Most experts approve of anonymizing data — it’s one way to protect privacy and comply with GDPR. And we all value our anonymity. But those two terms are not the same, according to a new
article in Nature Communications.
The authors — Luc Rocher, Julien M. Hendrickx and Yves-Alexandre de Montjoye — found that individuals can be re-identified through
reverse engineering. To use a phrase coined by privacy expert Martin Abrams, data providers can easily bring together “the shadow you and the real you.”
The authors say they
validated a statistical model to “quantify the likelihood for a re-identification attempt to be successful, even if the dataset is heavily incomplete.”
Applying that model, they
found that “99.98% of Americans would be correctly re-identified in any dataset using 15 demographic attributes.”

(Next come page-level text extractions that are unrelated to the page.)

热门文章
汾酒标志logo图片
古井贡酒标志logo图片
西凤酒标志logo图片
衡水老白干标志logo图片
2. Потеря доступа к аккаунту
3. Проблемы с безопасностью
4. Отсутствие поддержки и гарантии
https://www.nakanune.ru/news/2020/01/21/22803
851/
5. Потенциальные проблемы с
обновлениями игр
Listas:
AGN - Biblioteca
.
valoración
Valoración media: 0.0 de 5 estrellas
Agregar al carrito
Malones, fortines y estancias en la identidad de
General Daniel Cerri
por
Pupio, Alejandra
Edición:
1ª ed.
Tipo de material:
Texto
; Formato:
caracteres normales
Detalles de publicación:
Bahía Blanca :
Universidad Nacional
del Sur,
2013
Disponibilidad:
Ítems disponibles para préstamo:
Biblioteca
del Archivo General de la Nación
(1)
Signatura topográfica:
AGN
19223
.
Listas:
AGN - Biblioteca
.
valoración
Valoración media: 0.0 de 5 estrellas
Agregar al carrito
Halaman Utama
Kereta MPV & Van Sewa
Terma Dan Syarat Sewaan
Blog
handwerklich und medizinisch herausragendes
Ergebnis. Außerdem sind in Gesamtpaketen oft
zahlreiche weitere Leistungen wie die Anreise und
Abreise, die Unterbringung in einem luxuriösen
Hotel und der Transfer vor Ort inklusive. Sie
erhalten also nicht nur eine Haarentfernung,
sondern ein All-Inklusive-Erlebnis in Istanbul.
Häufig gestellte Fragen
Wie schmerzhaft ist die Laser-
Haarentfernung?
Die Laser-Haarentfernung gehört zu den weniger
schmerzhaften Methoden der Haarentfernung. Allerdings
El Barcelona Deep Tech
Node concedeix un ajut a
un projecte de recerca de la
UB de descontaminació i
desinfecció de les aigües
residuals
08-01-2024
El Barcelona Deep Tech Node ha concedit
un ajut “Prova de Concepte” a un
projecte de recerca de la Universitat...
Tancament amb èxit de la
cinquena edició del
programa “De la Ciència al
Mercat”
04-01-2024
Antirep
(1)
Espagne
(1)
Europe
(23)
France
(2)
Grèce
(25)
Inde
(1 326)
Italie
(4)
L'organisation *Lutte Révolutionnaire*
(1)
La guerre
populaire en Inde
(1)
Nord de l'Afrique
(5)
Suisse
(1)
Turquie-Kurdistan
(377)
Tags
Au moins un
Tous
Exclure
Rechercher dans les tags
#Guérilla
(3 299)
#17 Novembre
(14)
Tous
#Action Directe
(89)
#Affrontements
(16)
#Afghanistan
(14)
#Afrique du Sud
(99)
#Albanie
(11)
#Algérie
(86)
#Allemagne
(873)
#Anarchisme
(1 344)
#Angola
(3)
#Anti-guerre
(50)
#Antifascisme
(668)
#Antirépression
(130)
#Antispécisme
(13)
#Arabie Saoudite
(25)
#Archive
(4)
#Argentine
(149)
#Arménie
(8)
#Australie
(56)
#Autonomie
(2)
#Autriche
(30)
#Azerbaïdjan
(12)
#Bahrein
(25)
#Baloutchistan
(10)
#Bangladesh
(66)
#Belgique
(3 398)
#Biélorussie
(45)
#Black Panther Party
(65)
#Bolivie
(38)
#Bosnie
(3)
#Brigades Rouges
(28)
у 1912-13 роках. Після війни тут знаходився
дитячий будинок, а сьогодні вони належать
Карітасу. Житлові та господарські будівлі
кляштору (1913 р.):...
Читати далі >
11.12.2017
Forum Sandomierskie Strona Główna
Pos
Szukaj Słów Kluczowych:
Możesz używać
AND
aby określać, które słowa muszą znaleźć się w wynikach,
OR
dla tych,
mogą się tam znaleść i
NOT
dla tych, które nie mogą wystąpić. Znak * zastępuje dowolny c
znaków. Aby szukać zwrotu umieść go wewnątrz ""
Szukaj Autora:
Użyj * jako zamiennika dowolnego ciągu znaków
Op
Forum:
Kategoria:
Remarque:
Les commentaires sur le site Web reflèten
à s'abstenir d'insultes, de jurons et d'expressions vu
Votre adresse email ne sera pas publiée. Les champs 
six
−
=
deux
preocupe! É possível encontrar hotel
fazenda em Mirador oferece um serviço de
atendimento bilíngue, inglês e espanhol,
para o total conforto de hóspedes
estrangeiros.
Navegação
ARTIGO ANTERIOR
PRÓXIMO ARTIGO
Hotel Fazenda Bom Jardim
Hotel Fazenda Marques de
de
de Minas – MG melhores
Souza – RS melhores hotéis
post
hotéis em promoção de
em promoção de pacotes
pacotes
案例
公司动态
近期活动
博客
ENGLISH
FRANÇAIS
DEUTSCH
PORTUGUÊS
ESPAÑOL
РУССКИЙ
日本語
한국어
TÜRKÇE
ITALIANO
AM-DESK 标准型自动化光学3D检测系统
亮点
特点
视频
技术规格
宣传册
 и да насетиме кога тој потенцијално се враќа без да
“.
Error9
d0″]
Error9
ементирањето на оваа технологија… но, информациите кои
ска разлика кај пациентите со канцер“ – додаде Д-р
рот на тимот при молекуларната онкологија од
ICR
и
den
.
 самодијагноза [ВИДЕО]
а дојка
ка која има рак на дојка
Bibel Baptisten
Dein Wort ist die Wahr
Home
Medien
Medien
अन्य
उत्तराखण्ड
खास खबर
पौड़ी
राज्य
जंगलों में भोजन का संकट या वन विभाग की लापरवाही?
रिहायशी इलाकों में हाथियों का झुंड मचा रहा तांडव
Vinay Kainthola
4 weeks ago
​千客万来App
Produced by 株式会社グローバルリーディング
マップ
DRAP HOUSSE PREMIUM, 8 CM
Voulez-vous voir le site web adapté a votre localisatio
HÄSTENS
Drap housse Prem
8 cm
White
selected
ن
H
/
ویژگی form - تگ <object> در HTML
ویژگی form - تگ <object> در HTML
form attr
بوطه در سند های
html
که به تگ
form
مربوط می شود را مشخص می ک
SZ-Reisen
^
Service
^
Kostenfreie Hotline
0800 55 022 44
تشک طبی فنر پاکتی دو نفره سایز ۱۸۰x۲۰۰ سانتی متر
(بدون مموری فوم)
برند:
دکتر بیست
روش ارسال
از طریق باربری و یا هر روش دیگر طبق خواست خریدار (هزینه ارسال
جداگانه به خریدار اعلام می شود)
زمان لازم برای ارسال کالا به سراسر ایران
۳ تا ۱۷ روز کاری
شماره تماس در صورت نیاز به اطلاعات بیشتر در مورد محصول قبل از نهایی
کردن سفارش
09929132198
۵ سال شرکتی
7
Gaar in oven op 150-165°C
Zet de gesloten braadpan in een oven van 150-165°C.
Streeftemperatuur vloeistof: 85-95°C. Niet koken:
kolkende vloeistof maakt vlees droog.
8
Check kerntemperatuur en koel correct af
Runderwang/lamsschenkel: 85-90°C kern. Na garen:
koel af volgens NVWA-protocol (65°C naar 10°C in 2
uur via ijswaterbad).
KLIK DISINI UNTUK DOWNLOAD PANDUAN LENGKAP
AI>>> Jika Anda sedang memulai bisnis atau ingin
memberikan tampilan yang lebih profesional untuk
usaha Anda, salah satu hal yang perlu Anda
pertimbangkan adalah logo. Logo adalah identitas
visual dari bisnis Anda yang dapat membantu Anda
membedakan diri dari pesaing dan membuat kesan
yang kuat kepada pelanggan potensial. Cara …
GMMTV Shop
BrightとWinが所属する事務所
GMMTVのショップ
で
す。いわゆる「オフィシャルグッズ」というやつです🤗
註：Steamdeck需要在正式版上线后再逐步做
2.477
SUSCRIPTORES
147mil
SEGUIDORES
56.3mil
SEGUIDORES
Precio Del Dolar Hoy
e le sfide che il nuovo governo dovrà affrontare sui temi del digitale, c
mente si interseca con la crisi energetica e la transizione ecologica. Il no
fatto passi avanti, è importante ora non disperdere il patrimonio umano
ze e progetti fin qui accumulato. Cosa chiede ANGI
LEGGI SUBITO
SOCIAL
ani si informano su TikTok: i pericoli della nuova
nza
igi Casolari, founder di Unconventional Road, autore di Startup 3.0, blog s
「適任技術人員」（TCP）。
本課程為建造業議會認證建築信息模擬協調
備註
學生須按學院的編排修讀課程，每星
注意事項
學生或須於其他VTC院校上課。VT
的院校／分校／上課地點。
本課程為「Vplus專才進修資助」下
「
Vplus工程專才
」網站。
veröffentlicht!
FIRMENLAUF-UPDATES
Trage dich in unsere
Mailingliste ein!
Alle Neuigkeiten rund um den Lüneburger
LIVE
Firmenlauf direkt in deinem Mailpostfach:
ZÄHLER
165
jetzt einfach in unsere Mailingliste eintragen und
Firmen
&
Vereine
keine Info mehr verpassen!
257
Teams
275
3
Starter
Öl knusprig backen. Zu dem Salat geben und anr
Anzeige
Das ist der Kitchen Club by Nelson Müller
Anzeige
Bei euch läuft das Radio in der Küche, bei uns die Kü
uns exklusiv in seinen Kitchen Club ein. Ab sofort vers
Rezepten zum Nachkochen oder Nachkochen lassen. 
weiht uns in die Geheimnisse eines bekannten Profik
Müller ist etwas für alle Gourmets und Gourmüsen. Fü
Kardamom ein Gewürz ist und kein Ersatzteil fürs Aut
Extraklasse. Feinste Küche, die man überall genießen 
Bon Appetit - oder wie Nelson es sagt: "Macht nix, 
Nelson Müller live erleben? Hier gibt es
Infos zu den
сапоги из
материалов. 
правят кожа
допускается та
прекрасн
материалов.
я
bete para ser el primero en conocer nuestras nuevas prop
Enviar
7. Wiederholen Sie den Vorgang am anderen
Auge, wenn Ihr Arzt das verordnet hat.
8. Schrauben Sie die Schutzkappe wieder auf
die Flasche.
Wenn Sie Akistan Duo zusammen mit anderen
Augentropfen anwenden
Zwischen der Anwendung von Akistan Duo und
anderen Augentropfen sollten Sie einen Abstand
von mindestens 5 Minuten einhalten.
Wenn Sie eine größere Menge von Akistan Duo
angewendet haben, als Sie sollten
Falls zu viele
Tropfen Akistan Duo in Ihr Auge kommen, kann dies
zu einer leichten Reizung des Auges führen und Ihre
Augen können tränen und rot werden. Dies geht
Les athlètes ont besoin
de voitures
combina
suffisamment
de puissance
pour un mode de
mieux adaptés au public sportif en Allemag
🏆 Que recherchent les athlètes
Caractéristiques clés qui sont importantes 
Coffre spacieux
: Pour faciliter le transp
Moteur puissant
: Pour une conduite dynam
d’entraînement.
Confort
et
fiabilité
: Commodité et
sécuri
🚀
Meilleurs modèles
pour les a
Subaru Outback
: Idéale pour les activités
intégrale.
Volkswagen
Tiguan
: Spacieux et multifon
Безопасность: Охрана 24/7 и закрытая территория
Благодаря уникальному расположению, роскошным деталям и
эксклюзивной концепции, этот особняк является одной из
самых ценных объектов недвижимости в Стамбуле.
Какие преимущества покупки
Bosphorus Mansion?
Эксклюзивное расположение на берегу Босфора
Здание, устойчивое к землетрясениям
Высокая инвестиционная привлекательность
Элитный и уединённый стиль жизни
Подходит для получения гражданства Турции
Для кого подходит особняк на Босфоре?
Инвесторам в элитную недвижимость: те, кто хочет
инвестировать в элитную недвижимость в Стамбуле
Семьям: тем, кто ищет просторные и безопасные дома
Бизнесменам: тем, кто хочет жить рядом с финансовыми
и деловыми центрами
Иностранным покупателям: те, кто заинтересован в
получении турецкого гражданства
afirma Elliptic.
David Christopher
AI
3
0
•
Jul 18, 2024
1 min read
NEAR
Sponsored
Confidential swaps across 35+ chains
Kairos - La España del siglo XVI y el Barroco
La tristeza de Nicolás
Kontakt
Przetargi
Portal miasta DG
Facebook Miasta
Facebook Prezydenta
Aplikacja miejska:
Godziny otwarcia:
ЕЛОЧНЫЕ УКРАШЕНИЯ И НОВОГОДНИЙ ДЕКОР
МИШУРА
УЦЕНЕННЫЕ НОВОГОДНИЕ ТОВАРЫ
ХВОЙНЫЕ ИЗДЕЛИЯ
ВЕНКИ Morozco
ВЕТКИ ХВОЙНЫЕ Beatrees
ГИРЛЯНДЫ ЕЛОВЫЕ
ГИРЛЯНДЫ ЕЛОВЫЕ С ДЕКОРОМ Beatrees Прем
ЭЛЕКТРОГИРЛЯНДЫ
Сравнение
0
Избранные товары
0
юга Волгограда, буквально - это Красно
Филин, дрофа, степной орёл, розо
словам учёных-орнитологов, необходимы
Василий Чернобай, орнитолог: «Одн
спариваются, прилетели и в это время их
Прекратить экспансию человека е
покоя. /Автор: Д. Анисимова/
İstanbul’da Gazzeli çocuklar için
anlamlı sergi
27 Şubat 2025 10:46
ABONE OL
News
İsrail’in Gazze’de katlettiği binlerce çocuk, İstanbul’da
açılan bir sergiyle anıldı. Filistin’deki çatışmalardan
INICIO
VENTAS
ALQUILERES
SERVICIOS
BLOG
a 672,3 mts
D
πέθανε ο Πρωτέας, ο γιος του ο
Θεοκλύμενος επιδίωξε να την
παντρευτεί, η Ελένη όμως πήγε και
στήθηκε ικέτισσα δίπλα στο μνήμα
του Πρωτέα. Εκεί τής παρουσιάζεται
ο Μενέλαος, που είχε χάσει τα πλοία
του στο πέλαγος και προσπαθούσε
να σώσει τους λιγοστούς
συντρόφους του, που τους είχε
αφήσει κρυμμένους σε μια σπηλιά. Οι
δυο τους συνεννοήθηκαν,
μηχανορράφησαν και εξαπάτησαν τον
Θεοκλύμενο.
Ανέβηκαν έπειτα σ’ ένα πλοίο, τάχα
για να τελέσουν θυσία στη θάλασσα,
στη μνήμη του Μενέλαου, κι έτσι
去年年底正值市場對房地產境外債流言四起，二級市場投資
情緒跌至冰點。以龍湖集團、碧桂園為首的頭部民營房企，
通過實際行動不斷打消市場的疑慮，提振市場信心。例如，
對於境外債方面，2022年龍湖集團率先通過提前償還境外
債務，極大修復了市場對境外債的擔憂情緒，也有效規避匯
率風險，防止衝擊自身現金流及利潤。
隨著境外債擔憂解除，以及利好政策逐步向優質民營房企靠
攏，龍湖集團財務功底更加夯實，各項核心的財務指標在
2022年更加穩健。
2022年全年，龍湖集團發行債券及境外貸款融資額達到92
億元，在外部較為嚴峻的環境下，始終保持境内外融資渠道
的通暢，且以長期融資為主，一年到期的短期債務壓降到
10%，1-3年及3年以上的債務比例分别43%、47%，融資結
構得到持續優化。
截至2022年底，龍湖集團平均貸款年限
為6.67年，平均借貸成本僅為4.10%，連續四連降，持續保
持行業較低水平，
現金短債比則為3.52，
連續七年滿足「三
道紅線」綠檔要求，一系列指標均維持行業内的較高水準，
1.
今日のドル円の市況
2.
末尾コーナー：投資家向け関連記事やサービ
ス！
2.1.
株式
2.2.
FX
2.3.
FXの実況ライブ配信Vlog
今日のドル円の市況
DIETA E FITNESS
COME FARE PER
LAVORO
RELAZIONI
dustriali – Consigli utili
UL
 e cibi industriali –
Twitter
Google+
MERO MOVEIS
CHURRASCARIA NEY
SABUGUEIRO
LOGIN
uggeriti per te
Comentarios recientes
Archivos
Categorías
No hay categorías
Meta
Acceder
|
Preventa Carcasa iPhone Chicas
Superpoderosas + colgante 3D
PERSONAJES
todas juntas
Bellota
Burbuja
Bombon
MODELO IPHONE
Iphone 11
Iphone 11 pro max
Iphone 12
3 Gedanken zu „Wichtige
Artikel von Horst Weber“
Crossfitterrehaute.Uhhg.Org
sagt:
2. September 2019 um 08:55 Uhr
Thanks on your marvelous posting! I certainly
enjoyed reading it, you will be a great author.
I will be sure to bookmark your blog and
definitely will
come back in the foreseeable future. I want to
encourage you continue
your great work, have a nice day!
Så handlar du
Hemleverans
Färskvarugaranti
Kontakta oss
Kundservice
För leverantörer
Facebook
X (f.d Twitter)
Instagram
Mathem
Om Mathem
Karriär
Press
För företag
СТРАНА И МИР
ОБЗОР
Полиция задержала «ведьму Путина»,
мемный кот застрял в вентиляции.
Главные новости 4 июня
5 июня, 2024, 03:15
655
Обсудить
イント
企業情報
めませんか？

And an attacker “can, using our model, correctly re-identify
an individual with high likelihood even if the population uniqueness is low.” The study challenges claims that a low population uniqueness is sufficient to protect people’s
privacy.”
The authors note that de-identification, “the process of anonymyzing datasets before sharing them has been the main paradigm used in research and elsewhere to share data
while preserving people’s privacy."
However, “numerous supposedly anonymous data sets have recently been released and re-identified,” the report continues.
The
authors conclude that “even heavily sampled anonym zed datasets are unlikely to satisfy the modern standards for anonymization set forth by GDPR and seriously challenge the technical and
legal adequacy of the de-identification release-and-forget model.”